We walked through the Jewish Quarter; it was rather small and not terribly photogenic. Pepe said that Jews had lived thoroughout the area before the Inquisition, not just in the one area, which was quite close to the Cathedral – you could see the gargoyles which provide the drainage for the Cathedral from there.

We walked to the Plaza Mayor, which was lovely. During the Inquisition, it was the site of the weekly executions of the guilty; again, Pepe showed us drawings and described the process in detail.

We walked by the Cathedral; it’s impressive.

Diane noticed some interesting markers on the street – at first, I thought they might have been a Spanish twist on the Stolperstein (stumbling stones) you see in Germany, but they’ve been placed by the Network of Spanish Jewish Quarters to mark the old Jewish Quarter.

The crown jewel of the day was our visit to the Alcázar of Segovia (Segovia Castle), where Queen Isabella I (of Columbus fame) was enthroned.

No castle was complete without a moat – Pepe said that they fed the alligators in the moat through the hole in the rock.

Children did a lot of the fighting in wars in the Middle Ages; they were enthusiastic and easily replaceable.

We visited the ceremonial Throne Room, complete with tapestry on the wall and a stained glass window showing Ferdinand on his horse which is standing on the severed heads of a number of Moors.

Ironically, the Castle is filled with Moorish designs and architecture.

Isabella’s coronation was commemorated on the walls.

It was well worth the visit.

We doubled back to the Jewish Quarter to see the Abraham Seneor House; Seneor was a major funder to Ferdinand and Isabella, and was so important to them that he was given a coat of arms and they didn’t force him to convert. He was, however, posthumously converted to Catholicism.

Pepe had made reservations at Casa Duque, an old family restaurant (the current owner is the fourth generation) serving traditional cuisine. We couldn’t have their speciality, roast suckling pig, but what we did have was delicious: Judiones de La Granja con puerro (beans with cod and leeks) as an appetizer and two kinds of lamb as a main course. We had Spanish wine, of course – Muruve Crianza, a 2016 Toro from Zamora.

It was time to leave Segovia, but we took one last look at the aqueduct. Pepe had told us that when the Christians came to Segovia, they were reluctant to use pagan constructions like the aqueduct, so they Christianized them by adding, for example, the statue of the Virgin Mary and Baby Jesus in this photo.

And here we are, saying goodbye to Segovia.

Possibly the most shocking thing I saw all day were the fountains – they run 24 hours a day, offering water to all and sundry. I can’t imagine such a fountain in California!

On the way back to Madrid, we saw a bridge which reminded me of the Sundial Bridge in Redding; it’s the same architect.

When we got back to Madrid, we holed up in our nice air-conditioned room for a few hours, but ventured out after 8pm.
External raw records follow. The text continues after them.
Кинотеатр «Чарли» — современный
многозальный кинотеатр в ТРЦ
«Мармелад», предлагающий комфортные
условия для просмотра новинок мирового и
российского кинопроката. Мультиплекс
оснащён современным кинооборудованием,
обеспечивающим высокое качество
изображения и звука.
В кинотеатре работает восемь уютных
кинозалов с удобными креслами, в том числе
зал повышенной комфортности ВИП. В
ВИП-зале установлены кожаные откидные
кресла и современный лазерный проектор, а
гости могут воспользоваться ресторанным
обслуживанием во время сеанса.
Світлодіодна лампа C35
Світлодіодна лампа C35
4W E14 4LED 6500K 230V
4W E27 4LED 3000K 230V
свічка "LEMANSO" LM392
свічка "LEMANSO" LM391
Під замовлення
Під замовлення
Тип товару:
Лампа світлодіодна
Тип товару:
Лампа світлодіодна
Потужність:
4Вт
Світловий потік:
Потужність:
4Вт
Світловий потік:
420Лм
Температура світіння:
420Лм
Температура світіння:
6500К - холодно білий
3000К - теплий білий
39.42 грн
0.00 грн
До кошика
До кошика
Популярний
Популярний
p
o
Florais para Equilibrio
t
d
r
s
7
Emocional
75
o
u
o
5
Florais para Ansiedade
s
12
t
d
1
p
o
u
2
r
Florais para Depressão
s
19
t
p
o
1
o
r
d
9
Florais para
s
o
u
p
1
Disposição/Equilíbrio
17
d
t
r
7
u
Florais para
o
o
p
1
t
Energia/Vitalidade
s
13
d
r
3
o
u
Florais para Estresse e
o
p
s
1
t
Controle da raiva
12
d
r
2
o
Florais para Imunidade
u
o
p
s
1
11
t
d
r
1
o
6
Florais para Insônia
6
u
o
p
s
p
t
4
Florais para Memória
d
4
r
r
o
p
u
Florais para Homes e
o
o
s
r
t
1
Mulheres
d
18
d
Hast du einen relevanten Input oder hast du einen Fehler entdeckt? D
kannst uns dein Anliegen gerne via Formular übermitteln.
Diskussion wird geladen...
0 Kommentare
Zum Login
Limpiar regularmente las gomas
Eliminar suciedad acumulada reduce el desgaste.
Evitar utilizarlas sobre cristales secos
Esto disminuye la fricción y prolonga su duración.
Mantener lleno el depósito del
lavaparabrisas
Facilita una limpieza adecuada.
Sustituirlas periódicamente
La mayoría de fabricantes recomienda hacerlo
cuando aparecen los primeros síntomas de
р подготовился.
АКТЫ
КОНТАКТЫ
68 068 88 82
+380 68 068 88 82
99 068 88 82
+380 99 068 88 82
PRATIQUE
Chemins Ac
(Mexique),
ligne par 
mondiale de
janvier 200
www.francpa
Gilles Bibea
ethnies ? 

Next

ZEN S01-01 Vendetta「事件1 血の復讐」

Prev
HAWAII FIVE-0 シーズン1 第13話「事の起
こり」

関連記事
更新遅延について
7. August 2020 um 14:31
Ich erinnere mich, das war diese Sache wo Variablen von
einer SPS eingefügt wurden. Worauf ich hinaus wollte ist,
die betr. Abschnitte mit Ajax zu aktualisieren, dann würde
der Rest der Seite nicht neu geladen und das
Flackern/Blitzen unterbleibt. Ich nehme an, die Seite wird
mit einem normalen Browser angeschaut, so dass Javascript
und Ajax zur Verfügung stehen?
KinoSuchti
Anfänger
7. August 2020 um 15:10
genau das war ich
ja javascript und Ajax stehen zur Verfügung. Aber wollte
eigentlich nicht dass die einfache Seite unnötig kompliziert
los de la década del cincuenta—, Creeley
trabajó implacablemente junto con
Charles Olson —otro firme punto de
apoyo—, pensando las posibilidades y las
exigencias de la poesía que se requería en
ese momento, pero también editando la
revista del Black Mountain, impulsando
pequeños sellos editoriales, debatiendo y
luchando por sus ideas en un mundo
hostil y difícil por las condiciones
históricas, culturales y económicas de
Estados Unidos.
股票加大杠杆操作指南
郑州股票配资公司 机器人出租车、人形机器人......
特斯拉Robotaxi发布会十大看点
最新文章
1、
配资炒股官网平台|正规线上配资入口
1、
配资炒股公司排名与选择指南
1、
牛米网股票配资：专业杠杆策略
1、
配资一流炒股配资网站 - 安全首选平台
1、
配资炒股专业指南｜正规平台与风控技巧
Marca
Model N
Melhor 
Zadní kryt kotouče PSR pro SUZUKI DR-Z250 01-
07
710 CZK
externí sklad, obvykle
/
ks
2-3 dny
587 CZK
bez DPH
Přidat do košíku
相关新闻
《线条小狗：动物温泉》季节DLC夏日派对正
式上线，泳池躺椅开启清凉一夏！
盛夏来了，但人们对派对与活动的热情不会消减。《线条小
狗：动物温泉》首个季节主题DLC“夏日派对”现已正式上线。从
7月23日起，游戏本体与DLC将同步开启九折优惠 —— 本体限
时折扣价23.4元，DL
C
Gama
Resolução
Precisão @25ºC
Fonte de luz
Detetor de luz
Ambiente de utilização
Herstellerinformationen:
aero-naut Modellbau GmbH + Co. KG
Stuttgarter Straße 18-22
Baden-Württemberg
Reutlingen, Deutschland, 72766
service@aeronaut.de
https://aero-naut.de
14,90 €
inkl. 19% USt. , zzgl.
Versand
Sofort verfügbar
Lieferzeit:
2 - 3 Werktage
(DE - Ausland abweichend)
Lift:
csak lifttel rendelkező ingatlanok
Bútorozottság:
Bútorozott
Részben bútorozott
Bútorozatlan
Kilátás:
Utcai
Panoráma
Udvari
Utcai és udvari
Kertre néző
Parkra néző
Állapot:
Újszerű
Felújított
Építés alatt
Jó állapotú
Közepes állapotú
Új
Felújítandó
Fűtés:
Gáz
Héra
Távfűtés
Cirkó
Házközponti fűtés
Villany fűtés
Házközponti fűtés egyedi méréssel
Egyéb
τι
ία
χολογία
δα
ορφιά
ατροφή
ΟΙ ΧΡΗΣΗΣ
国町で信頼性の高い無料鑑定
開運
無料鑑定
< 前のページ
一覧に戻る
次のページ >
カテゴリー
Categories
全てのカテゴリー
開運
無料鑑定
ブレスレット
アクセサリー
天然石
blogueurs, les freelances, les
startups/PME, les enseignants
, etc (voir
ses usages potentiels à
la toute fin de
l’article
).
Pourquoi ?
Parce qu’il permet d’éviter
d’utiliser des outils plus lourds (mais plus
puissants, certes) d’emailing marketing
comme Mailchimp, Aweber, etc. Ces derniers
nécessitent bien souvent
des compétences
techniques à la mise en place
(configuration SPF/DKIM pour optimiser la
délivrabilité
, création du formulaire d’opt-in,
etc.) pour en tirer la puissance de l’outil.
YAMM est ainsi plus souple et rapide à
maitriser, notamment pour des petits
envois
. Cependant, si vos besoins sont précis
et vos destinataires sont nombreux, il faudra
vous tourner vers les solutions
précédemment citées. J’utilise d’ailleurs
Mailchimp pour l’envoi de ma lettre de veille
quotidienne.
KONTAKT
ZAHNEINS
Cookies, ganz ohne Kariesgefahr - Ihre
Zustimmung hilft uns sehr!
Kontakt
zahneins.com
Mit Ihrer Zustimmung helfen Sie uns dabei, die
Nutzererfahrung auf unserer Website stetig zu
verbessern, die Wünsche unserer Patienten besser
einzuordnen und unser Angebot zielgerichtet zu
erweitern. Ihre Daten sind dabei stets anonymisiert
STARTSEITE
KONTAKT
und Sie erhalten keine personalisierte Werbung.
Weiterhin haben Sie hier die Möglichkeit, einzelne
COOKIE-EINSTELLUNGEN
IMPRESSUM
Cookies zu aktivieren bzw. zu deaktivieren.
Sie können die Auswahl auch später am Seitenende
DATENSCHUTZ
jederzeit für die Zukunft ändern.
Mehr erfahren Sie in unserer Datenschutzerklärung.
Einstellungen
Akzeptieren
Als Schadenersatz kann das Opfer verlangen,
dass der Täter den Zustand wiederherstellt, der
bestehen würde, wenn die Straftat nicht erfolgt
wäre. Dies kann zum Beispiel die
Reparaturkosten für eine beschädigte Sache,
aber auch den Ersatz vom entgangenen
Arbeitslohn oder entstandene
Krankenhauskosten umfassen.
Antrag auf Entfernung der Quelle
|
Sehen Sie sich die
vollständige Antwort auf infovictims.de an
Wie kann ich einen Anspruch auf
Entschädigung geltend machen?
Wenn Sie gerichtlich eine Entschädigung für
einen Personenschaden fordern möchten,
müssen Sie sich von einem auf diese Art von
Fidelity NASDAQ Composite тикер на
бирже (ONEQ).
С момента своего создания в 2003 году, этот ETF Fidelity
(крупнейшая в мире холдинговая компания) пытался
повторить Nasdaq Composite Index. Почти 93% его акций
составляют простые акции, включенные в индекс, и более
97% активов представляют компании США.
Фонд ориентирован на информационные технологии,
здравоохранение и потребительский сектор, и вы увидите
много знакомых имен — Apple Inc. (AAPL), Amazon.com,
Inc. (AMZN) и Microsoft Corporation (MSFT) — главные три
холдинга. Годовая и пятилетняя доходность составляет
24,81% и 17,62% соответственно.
We went to Eccolo Gelato for dinner again, but wandered around a lot and found a few interesting sites.

Our hotel is at the edge of the Barrio de las Letras; there’s a statue to Cervantes across the street from the hotel, but many other Spanish authors are honored by statues throughout the area.

Not all the statues are of authors – here’s one we found near the Sol Metro station.

Tomorrow is supposed to be hotter than today, and we have a walking tour of Madrid planned for the morning. I’m hoping the temperature will stay under 100°F, but I doubt it.